Filistin mültecileri ve tüm bölgenin istikrarı için hayati ehemmiyette hizmetler sunan BM Yakın Doğu’daki Filistin Mültecilerine Yardım ve Bayındırlık Ajansı’nın (UNRWA) içinde bulunduğu mali krizi aşması için ek yardıma gereksinimi bulunduğunu belirten Meclis Lideri Şentop, şunları kaydetti:
“Biz ülkemize gelen talepler doğrultusunda yaşlılar, engelliler, kimsesiz çocuklar üzere dezavantajlı kümelere yönelik özel yardım programları oluşturuyoruz. Bangladeş, Etiyopya, Kenya, Pakistan, Sudan, Suriye, Tunus ve Yemen’de yerlerinden edilen bireyler, mülteciler ve göçmenlere; Bangladeş’te sokak çocuklarına, Gine’de engellilere ve yetim çocuklara, Kazakistan’da görme engellilere, Kenya’da yetim çocuklara, Kuzey Kıbrıs Türk Cumhuriyeti’nde engellilere, Romanya’da engelli ve kimsesiz çocuklara, Moğolistan’da Çocuk Esirgeme yurtlarına, yaşlı ve engelli bakımevlerine, Moldova’da huzurevleri, yetimhaneler, kimsesiz çocuk yetiştirme konutları, evsizler için barınma konutlarını kapsayan 15 toplumsal yardım merkezine, Mozambik’te kimsesiz çocuk ve yaşlı bakım konutlarına, Namibya’da engelli çocuk ve ailelerine, Yemen’de bayan sığınma konutlarına ve başka dezavantajlı kesitlere çeşitli kalemlerde yardım sağladık.

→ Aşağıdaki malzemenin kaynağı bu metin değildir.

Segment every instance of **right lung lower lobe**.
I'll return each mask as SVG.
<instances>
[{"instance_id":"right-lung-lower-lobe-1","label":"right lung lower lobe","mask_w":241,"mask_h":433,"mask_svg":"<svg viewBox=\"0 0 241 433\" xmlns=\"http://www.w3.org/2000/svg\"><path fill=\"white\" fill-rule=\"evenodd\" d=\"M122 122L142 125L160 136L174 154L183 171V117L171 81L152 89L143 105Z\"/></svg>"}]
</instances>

Türk İşbirliği ve Koodinasyon Ajansı (TİKA) vasıtasıyla Afganistan, Bosna-Hersek, Filipinler, Gambiya, Gürcistan, Güney Sudan, Kolombiya, Moldova, Mozambik, Sırbistan, Sudan, Suriye ve Tacikistan’da mahallî imkanlarla ferdî gözetici gereç ve hijyen gereci üretimine yönelik eğitim programları oluşturduk yahut mahallî üretim için gereç temin ettik. Global huzur, barış ve istikrar için her bir ülkenin sorumluluk alması, hem dünya nimetlerinden yararlanırken hem de külfetler paylaşılırken adaleti ve eşitliği tesis etmemiz gerektiği kanaatindeyim. Bu sorumluluk şuuruyla hareket eden Türkiye, salgının insani, toplumsal ve ekonomik tesirlerinin asgariye indirilmesi ve global seviyede toparlanmanın en kısa müddette başarılması için üzerine düşenleri bugüne kadar olduğu üzere bundan sonra da yerine getirecek.”